A clean code should have minimal comments. The reason being comments are not maintained the same way as a code so they could mislead. Therefore, programmers should try to express themselves more in the code rather than making it up by adding comments.

No duplication

It is also known as the DRY (Don’t Repeat Yourself) principle. Code repetition is undoubtedly a huge obstacle to productivity and introduces opportunities for errors in software.

Error Handling

Things can go wrong, and when they do, error handling is a way to ensure that code does what it needs to do. Error handling not only makes the code aesthetically clean but also promotes the separation of concerns.

Automated tests

Automated tests are an essential part of high quality code. Apart from helping developers to be confident in what they built, they promote writing smaller functions and create separation of concerns. Based on my personal experience, I can say that the more automated tests coverage I’ve, the more I can be confident in the changes I’ve made won’t break the existing features. An important point, as quoted by the author, is that “Test is just as important as production code” and should be maintained at the same level.


Refactoring is needed to refine the overall system as the project grows in scope. In the process, code is moved from one place to another, classes and methods are made smaller and possibly renamed to eliminate duplication, and to ensure expressiveness of the code.


Readability is an important aspect of clean code as it affects maintainability and extensibility of the code long after it has been authored. Readability of code can be enhanced by clarity, simplicity, and density of expression.

First make it work, then make it right

This is one of the principles which I often follow not only at work but also in my daily life. The author says that we need to try to make something workable first and then only optimize or clean it. This is because it can be daunting to try to make it right from the beginning.

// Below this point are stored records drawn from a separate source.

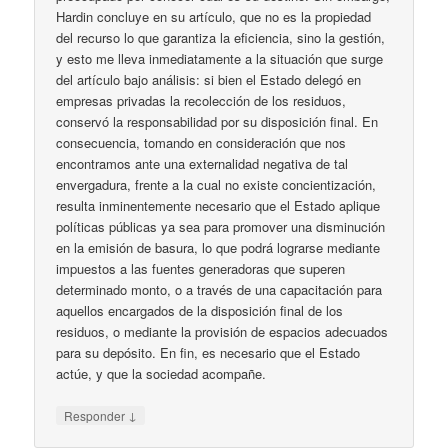
Hardin concluye en su artículo, que no es la propiedad
del recurso lo que garantiza la eficiencia, sino la gestión,
y esto me lleva inmediatamente a la situación que surge
del artículo bajo análisis: si bien el Estado delegó en
empresas privadas la recolección de los residuos,
conservó la responsabilidad por su disposición final. En
consecuencia, tomando en consideración que nos
encontramos ante una externalidad negativa de tal
envergadura, frente a la cual no existe concientización,
resulta inminentemente necesario que el Estado aplique
políticas públicas ya sea para promover una disminución
en la emisión de basura, lo que podrá lograrse mediante
impuestos a las fuentes generadoras que superen
determinado monto, o a través de una capacitación para
aquellos encargados de la disposición final de los
residuos, o mediante la provisión de espacios adecuados
para su depósito. En fin, es necesario que el Estado
actúe, y que la sociedad acompañe.
↓
Responder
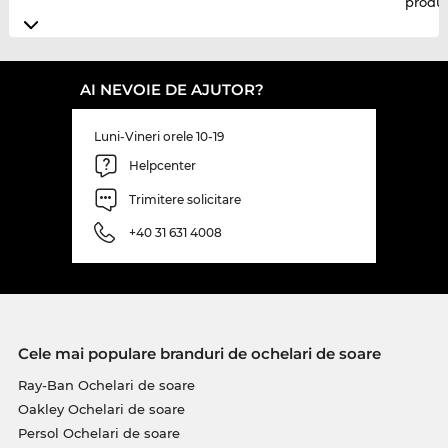
produ
AI NEVOIE DE AJUTOR?
Luni-Vineri orele 10-19
Helpcenter
Trimitere solicitare
+40 31 631 4008
Cele mai populare branduri de ochelari de soare
Ray-Ban Ochelari de soare
Oakley Ochelari de soare
Persol Ochelari de soare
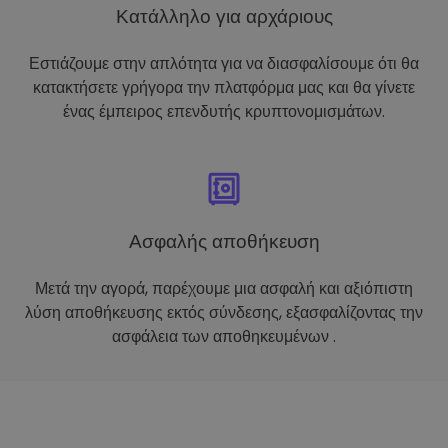
Κατάλληλο για αρχάριους
Εστιάζουμε στην απλότητα για να διασφαλίσουμε ότι θα
κατακτήσετε γρήγορα την πλατφόρμα μας και θα γίνετε
ένας έμπειρος επενδυτής κρυπτονομισμάτων.
Ασφαλής αποθήκευση
Μετά την αγορά, παρέχουμε μια ασφαλή και αξιόπιστη
λύση αποθήκευσης εκτός σύνδεσης, εξασφαλίζοντας την
ασφάλεια των αποθηκευμένων .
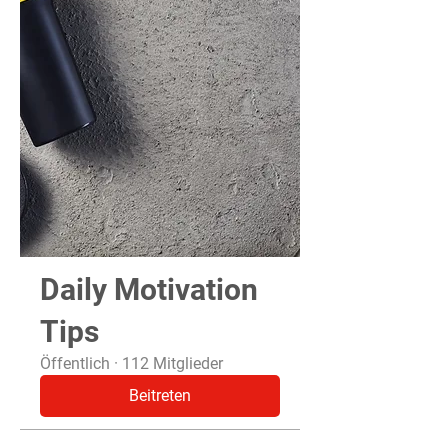
Daily Motivation
Tips
Öffentlich
·
112 Mitglieder
Beitreten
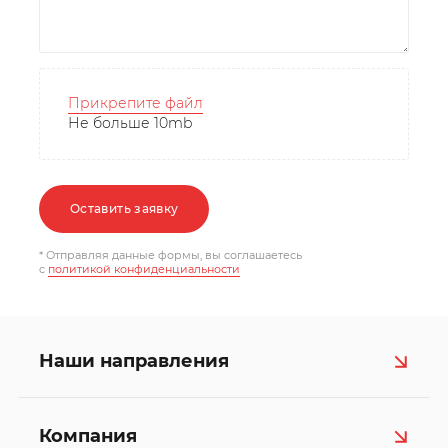
Прикрепите файл
Не больше 10mb
Оставить заявку
* Отправляя данные формы, вы соглашаетесь
c
политикой конфиденциальности
Наши направления
Компания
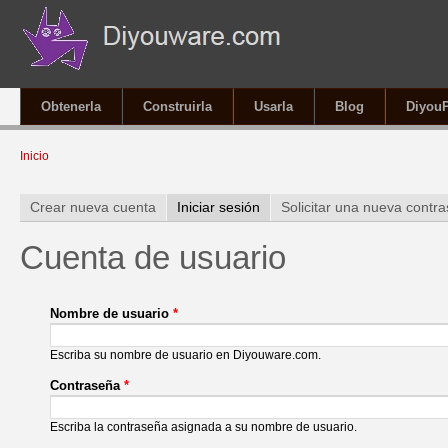
Obtenerla
Construirla
Usarla
Blog
Diyou
Se encuentra usted aquí
Inicio
Solapas principales
Crear nueva cuenta
Iniciar sesión
(solapa activa)
Solicitar una nueva contr
Cuenta de usuario
Nombre de usuario
*
Escriba su nombre de usuario en Diyouware.com.
Contraseña
*
Escriba la contraseña asignada a su nombre de usuario.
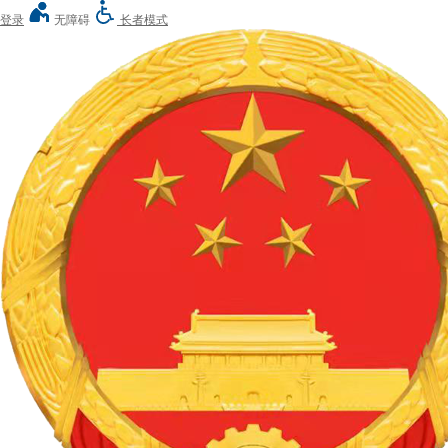
登录
无障碍
长者模式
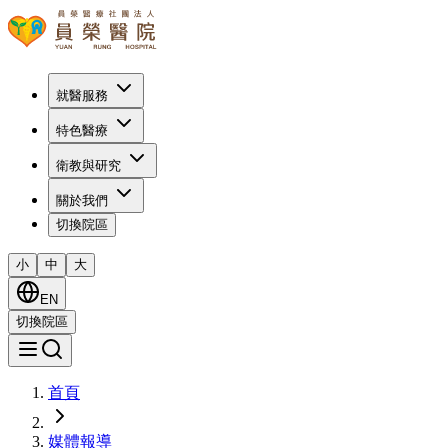
就醫服務
特色醫療
衛教與研究
關於我們
切換院區
小
中
大
EN
切換院區
首頁
媒體報導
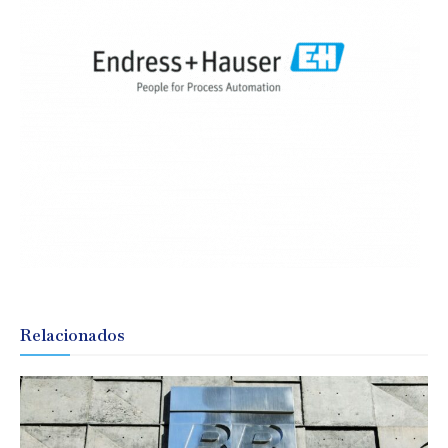
Relacionados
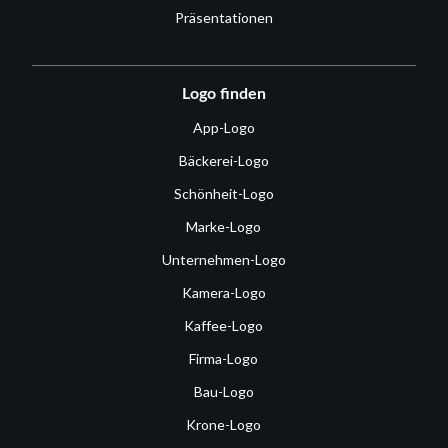
Präsentationen
Logo finden
App-Logo
Bäckerei-Logo
Schönheit-Logo
Marke-Logo
Unternehmen-Logo
Kamera-Logo
Kaffee-Logo
Firma-Logo
Bau-Logo
Krone-Logo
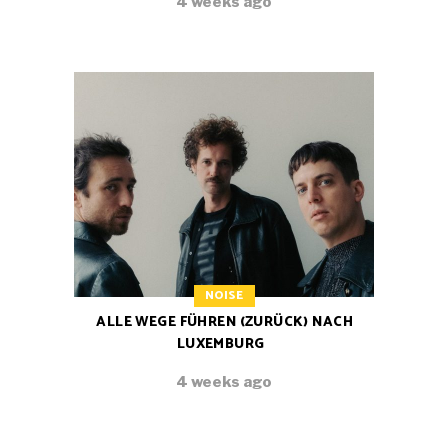
4 weeks ago
NOISE
ALLE WEGE FÜHREN (ZURÜCK) NACH
LUXEMBURG
4 weeks ago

The author points out that the majority of the cost of a software project is in long-term maintenance. So the clearer the code is, the less time will be spent on understanding it and as a result, minimizes the cost of maintenance.

My 2 cents on Clean Code

From my own experience, I can say that maintaining a cluttered codebase is expensive because of the high technical debt. The changes which should take a few minutes could take hours if the code isn’t clean and still developers cannot be confident that the changes they made won’t break the existing features. Oftentimes, I’ve seen companies start afresh rather than trying to save the sinking ship. Therefore, writing clean code is highly important for the long term maintenance, extensibility and scalability of a software project.